Old Bethel

The Clarke Courier

     Once again Old Bethel Church has opened its doors to those who came to worship there once a year. It is in the midst of today's hectic life, one thinks of Old Bethel, a simple tabernacle of God far from the beaten path and the super highways. It is a quiet spot where services are held once a year. Yet its early history is one of almost violence, where the governing body of the church meted out sentences to offenders of church law.

     But time soon mellowed the old church. Its congregations grew and there was a great reformation. And then just as quickly the faithful started going to other churches, some of them having been mothered by Old Bethel.

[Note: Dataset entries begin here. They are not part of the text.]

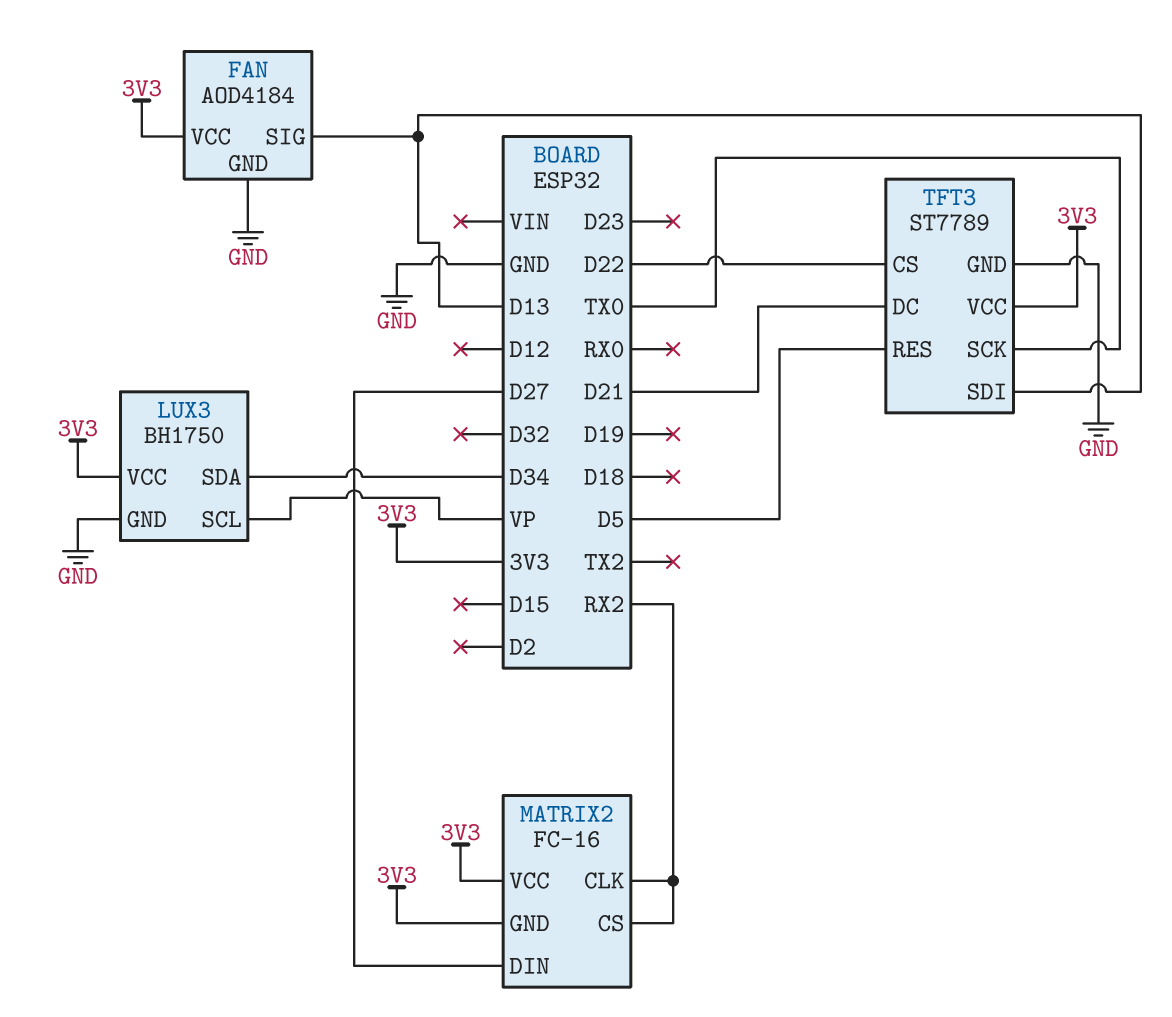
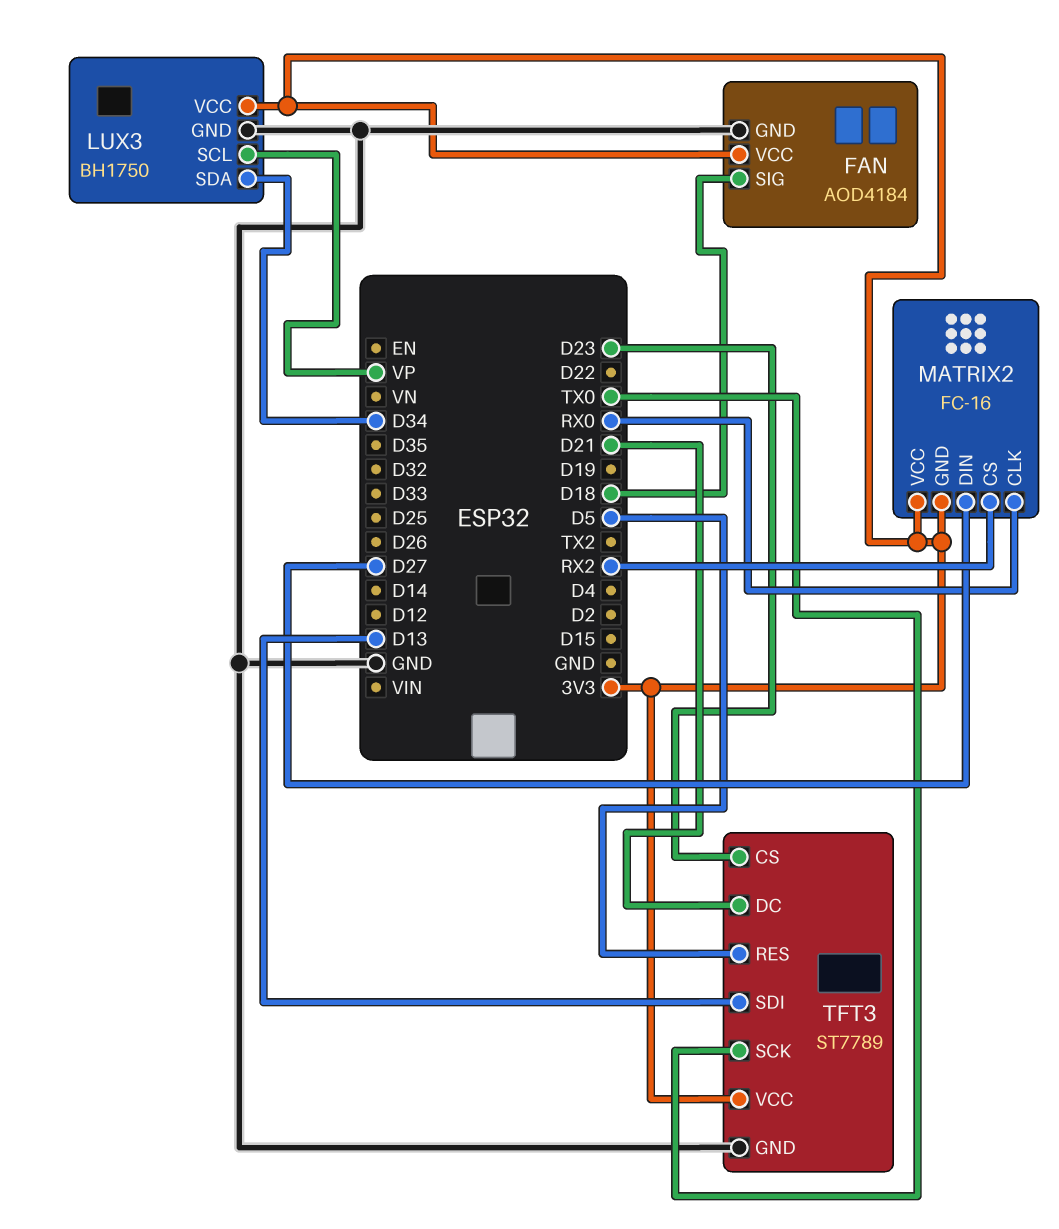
FAN pin SIG: D13 -> D18
MATRIX2 pin CLK: RX2 -> RX0
TFT3 pin CS: D22 -> D23

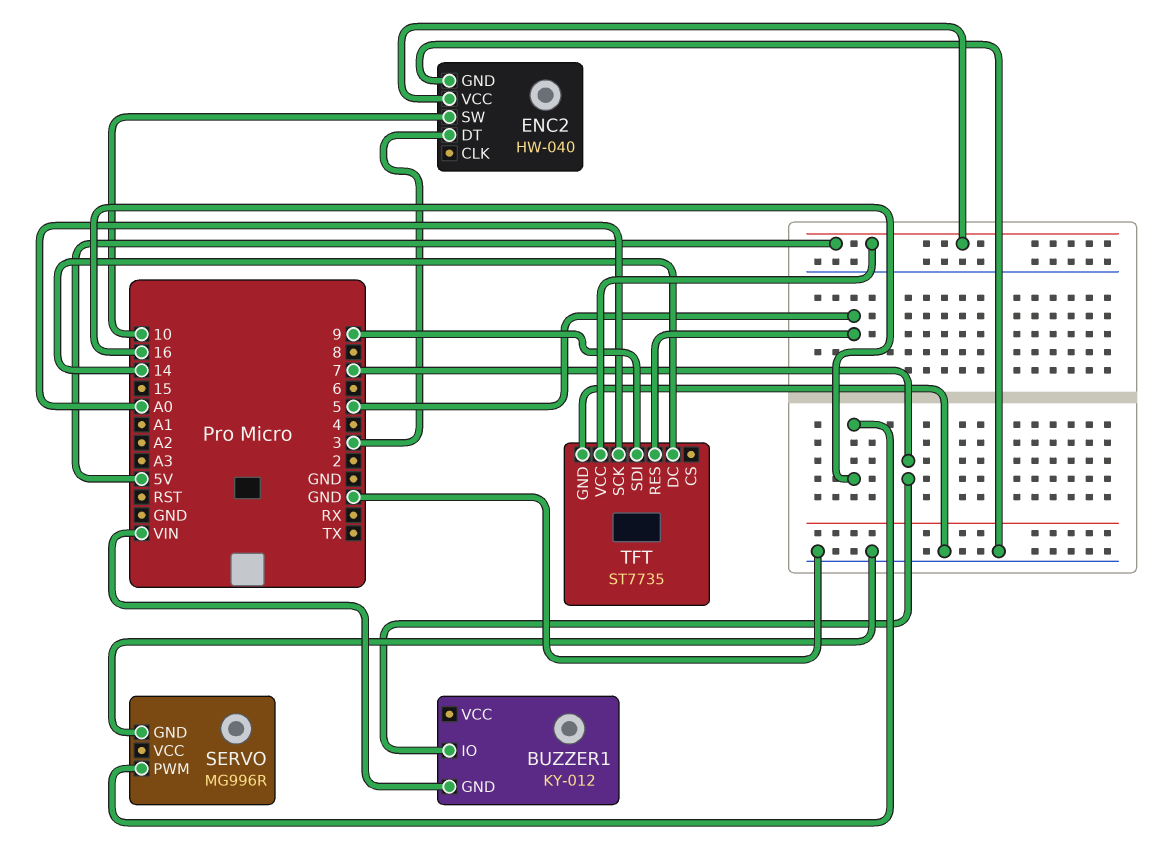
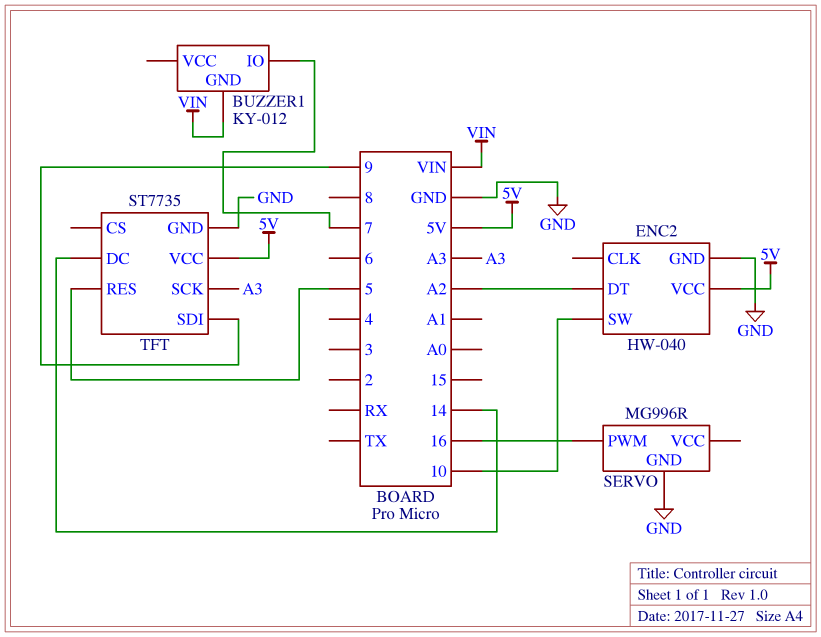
ENC2 pin DT: 3 -> A2
TFT pin SCK: A0 -> A3

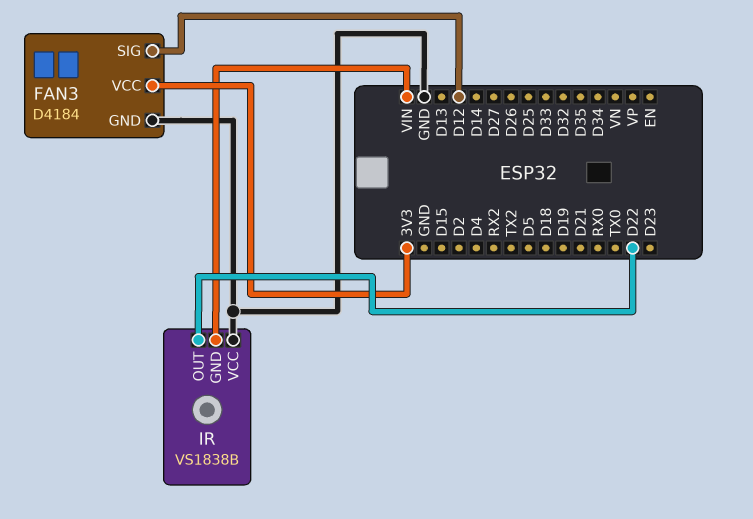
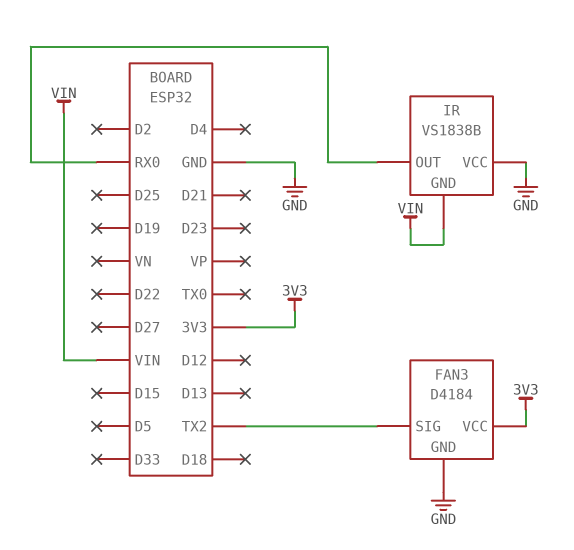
FAN3 pin SIG: D12 -> TX2
IR pin OUT: D22 -> RX0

Good roads and improved means of transportation drew them away. Now the church opens its doors to its friends and former congregations just wants annually.

     We call loyalty a great virtue. To loyalty must be added moral integrity and intelligent discernment. Otherwise a narrow loyalty might lead to blind credulity, and even to mental and spiritual suicide.

     What crimes against progress have blotted the history of the church because a mistaken loyalty has turned its back on the beckoning future and blindly accepted the blight of the dead hand of the past. Many a church is appropriately located in the midst of a graveyard. How often the verdict during the long years has shown that what has passed for loyalty was mere stagnation which defied the letter and denied the spirit. But so long as communicants can gather at Old Bethel, even though it be once a year, the church will live forever a refuge for all of mankind.

     Through man's own devices he has brought disaster to the world, muddled his own way of thinking to the end that he has made a sorry job of civilization. He needs spiritual help. Man needs churches of worship, like Old Bethel which holds the answer to man's problems. But it is up to man to seek those answers in the temples of God.